▶ _JOB 1_
Present the lines of the records as a Markdown table with columns named No. and Line, starting with the line containing "Page size: 1241x1754." and going on through the line containing "text Windows [236, 283, 1122, 312]", with blank lines omitted.

▶ _SOURCE DOCUMENT_
....
Navarro's burnished tone and his liking for carefully shaped melodic lines perhaps owe something to his admiration for swing-era players like his third cousin, Charlie Shavers, or Freddie Webster, who was also an acknowledged influence on the early development of Miles Davis. It came allied to a technical mastery of the horn which allowed him to cope with the furious tempos of bebop without ever losing his sense of poised equilibrium. His lyrical sensibility found a fine foil in Dameron, as is already clear even at this early stage.


Fats follows Parker in the solo rotation on all four tracks, and produces something engagingly different on each occasion. On ‘Fat Girl', he switches from muted horn in the introduction and ensemble chorus to deliver a delightfully relaxed, gracefully executed solo on open horn. His fleet, sharp-edged contribution to the Indiana'-based 'Ice Freezes Red’ is outdone for speed by his flying but fully controlled whirl through 'Goin' to Minton’s’ and 'Eb-Pob' allows him to show off his high-note chops at a more moderate tempo in a solo which follows a beautifully sculpted line of mounting tension, mid-way climax and gradual release. Dameron guides and prompts under all of the horn action, in what is the beginning of a beautiful (if often troubled) friendship, and takes a proficient but unambitious chorus on 'Eb-Pob', a blues with an added bridge and a title which is an anagram of bebop.


Navarro may have been an amiable, sensitive guy, but he developed the junkie's sly cunning as well. Dameron recalls a sequence of resignations from the band, followed by a return at a slightly higher salary each time as the trumpeter played on the leader's high regard for his work and his prowess scared off potential replacements. In Jazz Masters of the 40s, Ira Gitler reports Dameron's recollection that “I used to try to get other fellows to play with me, and they'd say, ‘Oh, is Fats in the band? Oh, no!’ It got to the point where I had to pay him so much money that I told him he should go out on his own. I said, "Once you start making this kind of money, you need to be a leader yourself." But he didn't want to quit. He didn't have security because of his habits.' Eventually, and inevitably, given that Dameron was never either notably overburdened with work or pulling down top dollar, Navarro priced himself out of the band altogether.
....
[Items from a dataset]

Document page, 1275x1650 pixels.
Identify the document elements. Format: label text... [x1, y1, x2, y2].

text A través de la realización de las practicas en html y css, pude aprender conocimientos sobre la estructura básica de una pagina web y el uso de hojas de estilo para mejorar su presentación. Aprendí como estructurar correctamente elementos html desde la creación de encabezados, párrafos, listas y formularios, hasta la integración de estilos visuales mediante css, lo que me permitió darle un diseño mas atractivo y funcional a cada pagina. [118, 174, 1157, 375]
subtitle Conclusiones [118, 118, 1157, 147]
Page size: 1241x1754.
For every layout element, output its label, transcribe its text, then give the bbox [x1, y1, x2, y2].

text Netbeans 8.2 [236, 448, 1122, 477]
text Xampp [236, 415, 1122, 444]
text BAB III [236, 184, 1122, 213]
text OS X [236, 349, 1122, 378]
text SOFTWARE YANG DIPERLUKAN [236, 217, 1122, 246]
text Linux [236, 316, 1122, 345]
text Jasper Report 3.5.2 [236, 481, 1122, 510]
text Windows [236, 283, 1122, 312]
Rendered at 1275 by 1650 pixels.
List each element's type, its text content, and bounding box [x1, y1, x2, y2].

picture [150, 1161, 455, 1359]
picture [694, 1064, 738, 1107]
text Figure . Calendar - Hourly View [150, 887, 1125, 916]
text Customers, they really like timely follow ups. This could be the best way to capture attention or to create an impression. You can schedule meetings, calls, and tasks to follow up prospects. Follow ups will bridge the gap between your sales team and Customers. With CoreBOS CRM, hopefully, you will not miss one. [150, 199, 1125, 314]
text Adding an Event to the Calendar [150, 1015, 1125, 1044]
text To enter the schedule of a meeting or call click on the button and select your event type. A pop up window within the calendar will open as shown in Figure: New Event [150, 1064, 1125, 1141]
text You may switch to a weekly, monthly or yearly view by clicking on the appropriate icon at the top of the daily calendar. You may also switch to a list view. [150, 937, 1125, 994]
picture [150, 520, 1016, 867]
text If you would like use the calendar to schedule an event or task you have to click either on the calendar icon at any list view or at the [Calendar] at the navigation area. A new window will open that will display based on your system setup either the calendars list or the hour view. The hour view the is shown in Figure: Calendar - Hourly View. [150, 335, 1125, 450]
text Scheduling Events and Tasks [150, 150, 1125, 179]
....
▶ _JOB 2_
In the passage about Fats Navarro, which swing-era trumpeter is named as his third cousin?

▶ _OUTPUT 1_
| No. | Line |
|---|---|
| 1 | Page size: 1241x1754. |
| 2 | For every layout element, output its label, transcribe its text, then give the bbox [x1, y1, x2, y2]. |
| 3 | text Netbeans 8.2 [236, 448, 1122, 477] |
| 4 | text Xampp [236, 415, 1122, 444] |
| 5 | text BAB III [236, 184, 1122, 213] |
| 6 | text OS X [236, 349, 1122, 378] |
| 7 | text SOFTWARE YANG DIPERLUKAN [236, 217, 1122, 246] |
| 8 | text Linux [236, 316, 1122, 345] |
| 9 | text Jasper Report 3.5.2 [236, 481, 1122, 510] |
| 10 | text Windows [236, 283, 1122, 312] |

▶ _OUTPUT 2_
Charlie Shavers